The start by accusing you to incite a riot. They want a reaction, an emotion, anger, rage. Then you defend yourself and it makes you look guilty.

The key, is not to react how they expect. Don’t look guilty, don’t participate in the emotional drama. Stay calm.

Tell the abuser anything but don’t follow their train of thought. Change the subject. Tell them their hair looks good. Or sympathize, say, “I’m sorry for your narcissistic injury – my condolences.” Ask them how their therapy is going.

I know it’s hard to do. My own family creates cog/diss in me.
My father cries when he sees me, then he lies. They’re small lies, but still lies. My mother shows no emotions at all but she says critical things about my spath siblings, which are belied by her behavior: she keeps them close.

Gray rock is the best way to handle your mom’s abuse. You might read Lundy Bancroft’s Why Does He Do That? Inside the Minds of Angry and Controlling Men It explains that people go into rages because they expect a certain reaction, usually submission. Gray rock is about not giving them the reaction they want. Soon they slither away to find a better, more reactive, victim.

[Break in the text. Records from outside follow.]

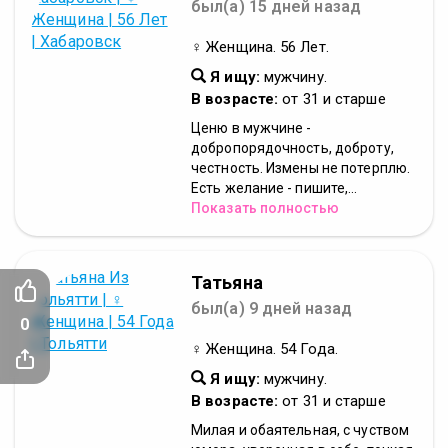
был(а) 15 дней назад
♀ Женщина. 56 Лет.
Я ищу:
мужчину.
В возрасте:
от 31 и старше
Ценю в мужчине -
добропорядочность, доброту,
честность. Измены не потерплю.
Есть желание - пишите,...
Показать полностью
Татьяна
был(а) 9 дней назад
0
♀ Женщина. 54 Года.
Я ищу:
мужчину.
В возрасте:
от 31 и старше
Милая и обаятельная, с чуством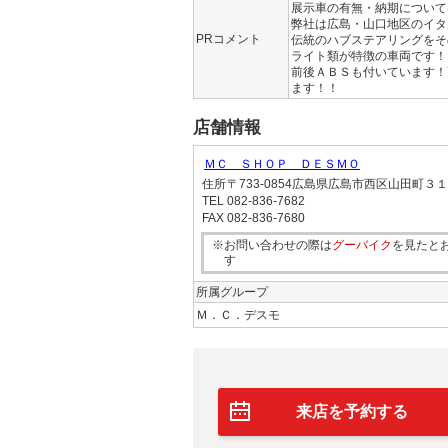
展示車の有無・納期について
弊社は広島・山口地区のイタ
PRコメント
伝統のハブステアリングをそ
ライト類が特徴の車両です！
前後ＡＢＳも付いています！
ます！！
店舗情報
ＭＣ ＳＨＯＰ ＤＥＳＭＯ
住所
〒733-0854広島県広島市西区山田町３
TEL
082-836-7682
FAX
082-836-7680
※お問い合わせの際は
グーバイク
を見たと
す
所属グループ
Ｍ．Ｃ．デスモ
来店を予約する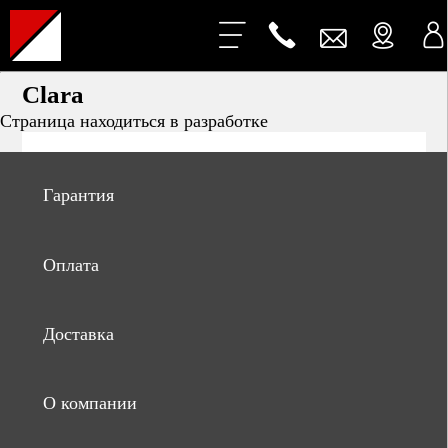
Clara
Страница находиться в разработке
Гарантия
Оплата
Доставка
О компании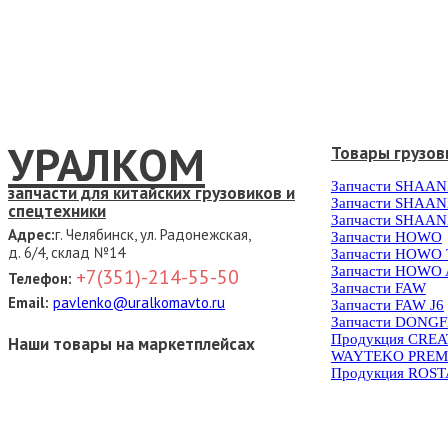
УРАЛКОМ
Товары грузов
Запчасти SHAAN
запчасти для китайских грузовиков и
Запчасти SHAAN
спецтехники
Запчасти SHAAN
Адрес:
г. Челябинск, ул. Радонежская,
Запчасти HOWO
д. 6/4, склад №14
Запчасти HOWO
Запчасти HOWO 
+7(351)-214-55-50
Телефон:
Запчасти FAW
Email:
pavlenko@uralkomavto.ru
Запчасти FAW J6
Запчасти DONG
Продукция CRE
Наши товары на маркетплейсах
WAYTEKO PREM
Продукция ROS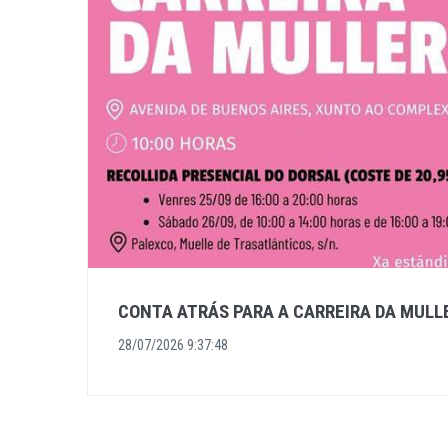
CONTA ATRÁS PARA A CARREIRA DA MULL
28/07/2026 9:37:48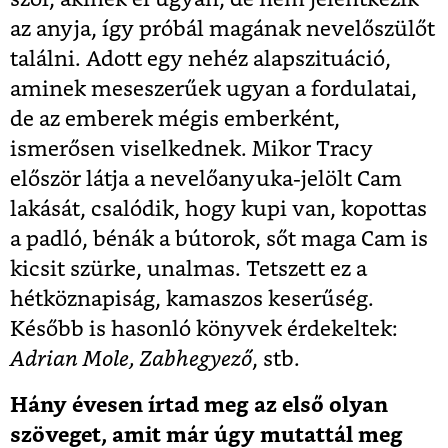
az anyja, így próbál magának nevelőszülőt
találni. Adott egy nehéz alapszituáció,
aminek meseszerűek ugyan a fordulatai,
de az emberek mégis emberként,
ismerősen viselkednek. Mikor Tracy
először látja a nevelőanyuka-jelölt Cam
lakását, csalódik, hogy kupi van, kopottas
a padló, bénák a bútorok, sőt maga Cam is
kicsit szürke, unalmas. Tetszett ez a
hétköznapiság, kamaszos keserűség.
Később is hasonló könyvek érdekeltek:
Adrian Mole, Zabhegyező
, stb.
Hány évesen írtad meg az első olyan
szöveget, amit már úgy mutattál meg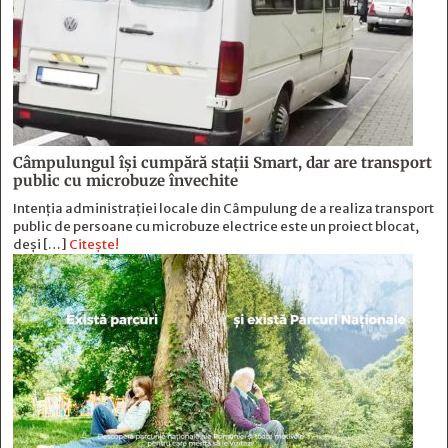
Câmpulungul îşi cumpără staţii Smart, dar are transport
public cu microbuze învechite
Intenția administrației locale din Câmpulung de a realiza transport
public de persoane cu microbuze electrice este un proiect blocat,
deși […]
Citește!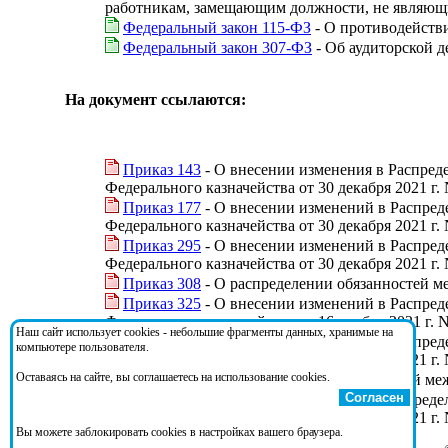
работникам, замещающим должности, не являющи
Федеральный закон 115-ФЗ
- О противодейств
Федеральный закон 307-ФЗ
- Об аудиторской д
На документ ссылаются:
Приказ 143
- О внесении изменения в Распред
Федерального казначейства от 30 декабря 2021 г.
Приказ 177
- О внесении изменений в Распред
Федерального казначейства от 30 декабря 2021 г.
Приказ 295
- О внесении изменений в Распред
Федерального казначейства от 30 декабря 2021 г.
Приказ 308
- О распределении обязанностей м
Приказ 325
- О внесении изменений в Распред
Федерального казначейства от 16 ноября 2021 г. 
Наш сайт использует cookies - небольшие фрагменты данных, хранимые на
Приказ 388
- О внесении изменений в Распред
компьютере пользователя.
Федерального казначейства от 30 декабря 2021 г.
Оставаясь на сайте, вы соглашаетесь на использование cookies.
Приказ 58
- О распределении обязанностей ме
Согласен
Приказ 97
- О внесении изменений в Распреде
Федерального казначейства от 30 декабря 2021 г.
Вы можете заблокировать cookies в настройках вашего браузера.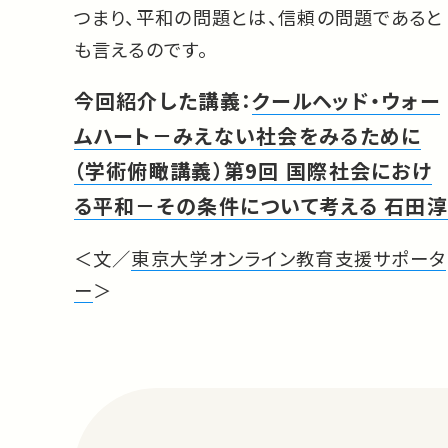
つまり、平和の問題とは、信頼の問題であると
も言えるのです。
今回紹介した講義：
クールヘッド・ウォー
ムハート－みえない社会をみるために
（学術俯瞰講義）第9回 国際社会におけ
る平和－その条件について考える 石田淳
＜文／
東京大学オンライン教育支援サポータ
ー
＞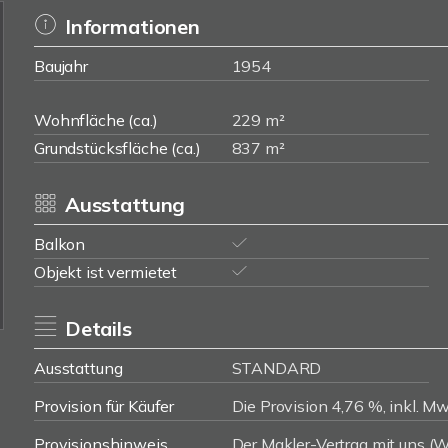
Informationen
Baujahr
1954
Wohnfläche (ca.)
229 m²
Grundstücksfläche (ca.)
837 m²
Ausstattung
Balkon
Objekt ist vermietet
Details
Ausstattung
STANDARD
Provision für Käufer
Die Provision 4,76 %, inkl. Mw
Provisionshinweis
Der Makler-Vertrag mit uns 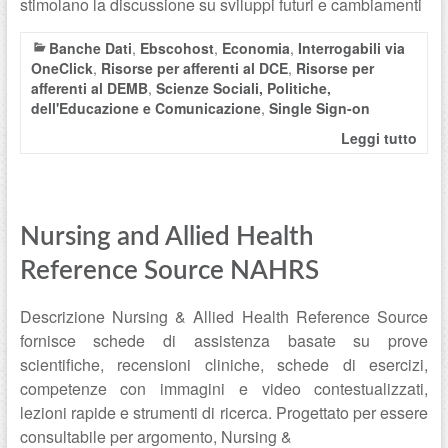
stimolano la discussione su sviluppi futuri e cambiamenti
Banche Dati
,
Ebscohost
,
Economia
,
Interrogabili via
OneClick
,
Risorse per afferenti al DCE
,
Risorse per
afferenti al DEMB
,
Scienze Sociali, Politiche,
dell'Educazione e Comunicazione
,
Single Sign-on
Leggi tutto
Nursing and Allied Health
Reference Source NAHRS
Descrizione Nursing & Allied Health Reference Source
fornisce schede di assistenza basate su prove
scientifiche, recensioni cliniche, schede di esercizi,
competenze con immagini e video contestualizzati,
lezioni rapide e strumenti di ricerca. Progettato per essere
consultabile per argomento, Nursing &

Mom isn’t interested in the scapegoating. She defended me from it with my dad.

What she did was her own “trapping” routine, where she kept going on me until I told her I wanted her to stop. And then when I tried to leave, just get out of that jungle of you-said-and-then-I-said, she confiscated my bags.

Same thing my sister does, and she “defends” me from my sister! The little brat should work her own side of the street! I’m reserved for Mom’s abuse, not hers.

As for those techniques you mention, I’m so good at them that I’ve convinced my Mom that we still have a relationship, and it’s exactly why my father doesn’t believe me that there’s a problem. I’ve perfected those techniques since I was about 9 years old. I could even add a few if you asked. The full repertoire, and I’m an absolute master.

My soul is so tired still dealing with the loss, thought I had grieved it, but evidently there’s a lot of sorrow still in there. What has helped me immensely is: Thomas Sheridan on You Tube, He has many videos on educating the public about Sociopaths. This guy is amazing, watch and you’ll see.